Initial investigations of the potential effects of 2,3,5-trifluorination and 3-methoxylation were performed at the extended multistate multireference second-order perturbation theory (XMS-CASPT249) level. An active space consisting of four electrons in three orbitals (the bonding, non-bonding and anti-bonding methine bridge orbitals, see Supplementary Fig. 2) with state-averaging over the three lowest singlet states and the 6-31 G* basis set was used (frozen core; real level shift of 0.3 a.u.; SVP-jkfit density-fitting basis), i.e., SA3-XMS-CASPT2(4e,3o)/6-31 G*. XMS-CASPT2 calculations were performed using the BAGEL program50,51.

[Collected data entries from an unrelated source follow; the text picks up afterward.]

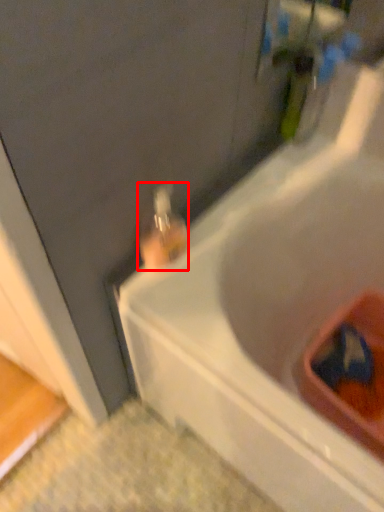
Question: Observing the image, what is the correct spatial positioning of bottle (annotated by the red box) in reference to bathtub?

Choices:
 (A) right
 (B) left

Answer: (B)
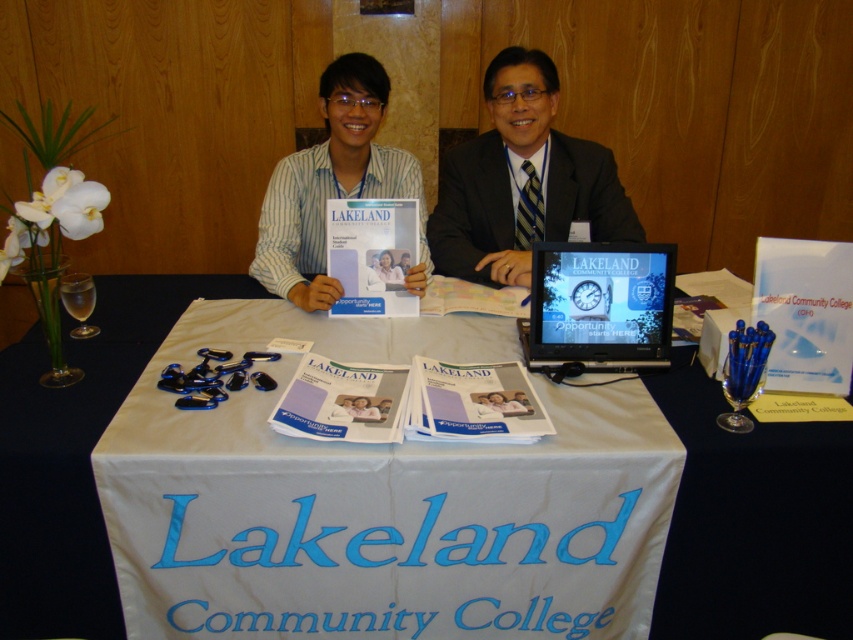
The width and height of the screenshot is (853, 640). Describe the element at coordinates (521, 180) in the screenshot. I see `matte black suit at center` at that location.

Who is more forward, (584, 170) or (550, 285)?

Point (550, 285) is in front.

The image size is (853, 640). Find the location of `matte black suit at center`. matte black suit at center is located at coordinates (521, 180).

Is matte black suit at center positioned in front of white striped shirt at center?

No, matte black suit at center is behind white striped shirt at center.

What do you see at coordinates (521, 180) in the screenshot?
I see `matte black suit at center` at bounding box center [521, 180].

Between point (445, 164) and point (279, 172), which one is positioned behind?

The point (445, 164) is behind.

You are a GUI agent. You are given a task and a screenshot of the screen. Output one action in this format:
    pyautogui.click(x=<x>, y=<y>)
    Task: Click on the matte black suit at center
    Image resolution: width=853 pixels, height=640 pixels.
    Given the screenshot: What is the action you would take?
    coord(521,180)

Is point (590, 552) closer to viewer compared to point (461, 266)?

Yes, point (590, 552) is in front of point (461, 266).

Is white fabric at center smaller than white paper at center?

Actually, white fabric at center might be larger than white paper at center.

Where is `white fabric at center`? This screenshot has width=853, height=640. white fabric at center is located at coordinates (379, 500).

Following our previous work on HBDI15, we employed the more efficient empirically-corrected α-complete active space self-consistent field (α-CASSCF52) method as electronic-structure engine (adiabatic energies, nuclear gradients and nonadiabatic couplings) in the nonadiabatic dynamics simulations as well as in the three-state diabatic analyses and cone sampling (Supplementary Methods 1 and 2). Active space, state-averaging and basis set used were the same as above. The fitting procedure for the α-parameter and the validation against XMS-CASPT2 at critical point geometries are described in Supplementary Note 1. All α-CASSCF calculations were performed using a development version of the TeraChem program53,54,55,56. Geometry optimization, minimum energy conical intersection (MECI) searches and minimum energy pathways (MEPs) at this level of theory were computed using the DL-FIND57 geometry optimization library and seam MEPs using pyGSM58,59, both interfaced with TeraChem.

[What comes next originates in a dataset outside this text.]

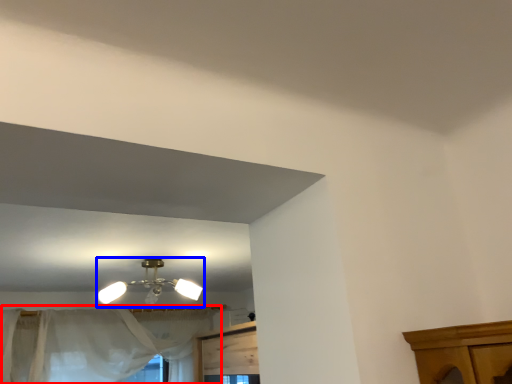
Question: Among these objects, which one is farthest to the camera, curtain (highlighted by a red box) or lamp (highlighted by a blue box)?

Choices:
 (A) curtain
 (B) lamp

Answer: (A)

Adiabatic and nonadiabatic dynamics simulations

Initial conditions (ICs) for ab initio multiple spawning (AIMS) simulations were sampled from a ground-state harmonic Wigner distribution at 300 K, with normal modes and harmonic frequencies computed at the MP2/cc-pVDZ level of theory. To avoid artificially long C–H bonds, caused by the linearization of the methyl torsions in the harmonic approximation, normal modes dominated by such rotations were excluded from the sampling. Absorption spectra were generated on the basis of 500 samples using the excitation energies and oscillator strengths provided by α-SA3-CASSCF(4,3)/6-31 G*. The stick spectra were convolved with Gaussian lineshapes with a full-width at half maximum of 0.07 eV. Given the absence of an experimental absorption spectrum for TFHBDI, we applied the same uniform shift of +0.16 eV required to match the experimental absorption maximum for HBDI. Similarly, 31 ICs were randomly sampled under the constraint that their vertical excitation energy is located within the spectral window of the pump pulse (2.48±0.05 eV) used in previous time-resolved photoelectron experiments on anionic HBDI in the gas-phase45,60. Only the two lowest singlet states were included in the AIMS simulations and each IC was initiated on S1 under the independent first-generation approximation61, i.e., they are uncoupled and run independently from the beginning, and propagated using AIMS for 10 ps or until the S1 population dropped below 0.01. The classical equations of motion were integrated with an adaptive time step of 20 a.u. which was reduced upon encounter of non-adiabatic coupling regions. A spawning threshold of 0.005 a.u. (scalar product between derivative coupling and velocity vectors) was applied, and the minimum population of a trajectory basis function (TBF) to allow spawning was set to 0.01. TBFs on S0 which have negligible overlap with other TBFs for at least 5 fs were uncoupled and continued for additional 150 fs to determine photoproduct. Bootstrapping (1500 samples) was used to calculate errors of simulated decay time constants.